The roommate did remind me of some of the girls I knew in the dorm. Very sweet. And very aware of the strategic advantages of being the first to the room. Her side of the room was totally decorated. She had two rugs which covered two-thirds of the room. (In her defense, I don’t think they make rugs for half a room that size.)

The closets are on her side of the room, next to each other. Next to her desk. She took the one that is closest to my daughter’s side. It’s more easily accessible. The sink is on my daughter’s side. She took all the jewelry hooks she needed.

Actually I understand all of that. Don’t appreciate it. But I understand. The girl has never shared space with a stranger before. She doesn’t realize that parents can turn feral in defense of their offspring.

But that wasn’t the strangest part. Trying to make conversation, I asked about pictures she had pinned up of a dog and a bunny. I knew the dog was her pet. What about the bunny? She said they owned a rabbit farm. Some rabbits were pets and some were for sale.

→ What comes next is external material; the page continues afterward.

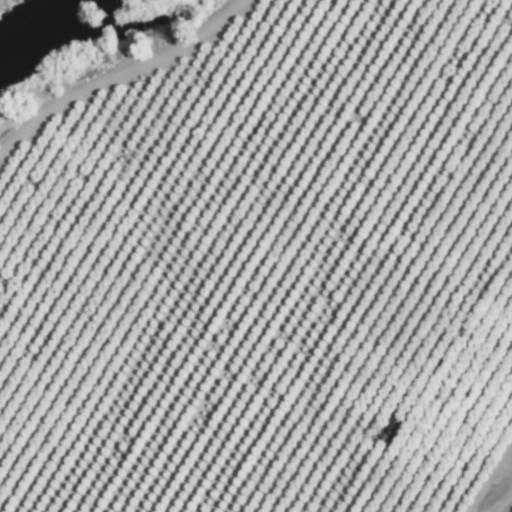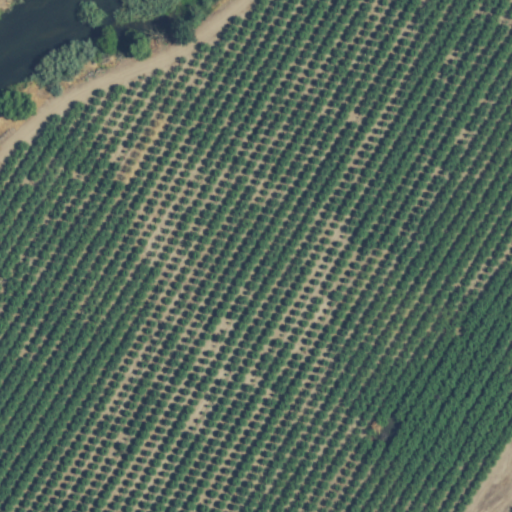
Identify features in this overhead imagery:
river: (56, 24)
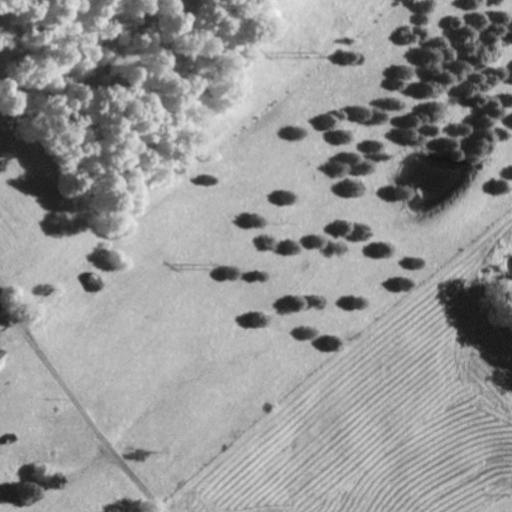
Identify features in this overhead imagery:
power tower: (306, 55)
power tower: (208, 266)
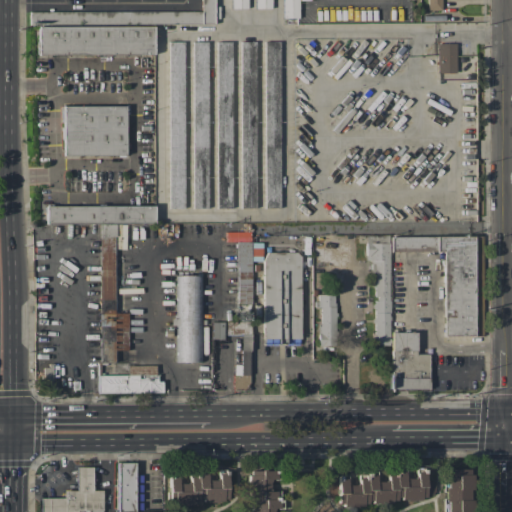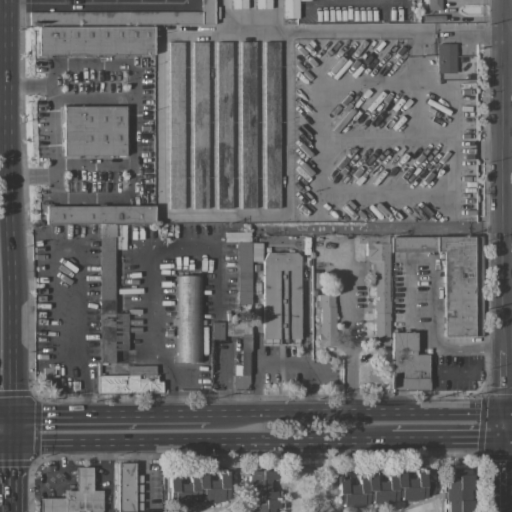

This one? He was for sale. You have a picture of a rabbit you ate? Yes. That’s strange. OK, he can be a pet. So you are a little sick putting up a picture of a meal-to-be or you think you can freak me out by telling me your family raises rabbits for sale. Either way, I’m glad I’m not your mother.

We finally brought the stuff up. In the hot, humid weather. They had handcarts, but most of the people didn’t bother to take them back down when they were done. So it was an obstacle course. Did I mention the hallways were also strangely narrow for a dorm?

Downstairs I held a door open for a couple of guys with a sofa. It was the second one they brought in. Some of the people in my dorm built lofts for their beds and used the room as social space. With the size of the rooms and the size of the sofas, I’m guessing these guys have a very intimate social circle.

Sweaty guys. Tired, frustrated parents. Embarrassed, nervous students. They were right. It was beginning to remind me of college.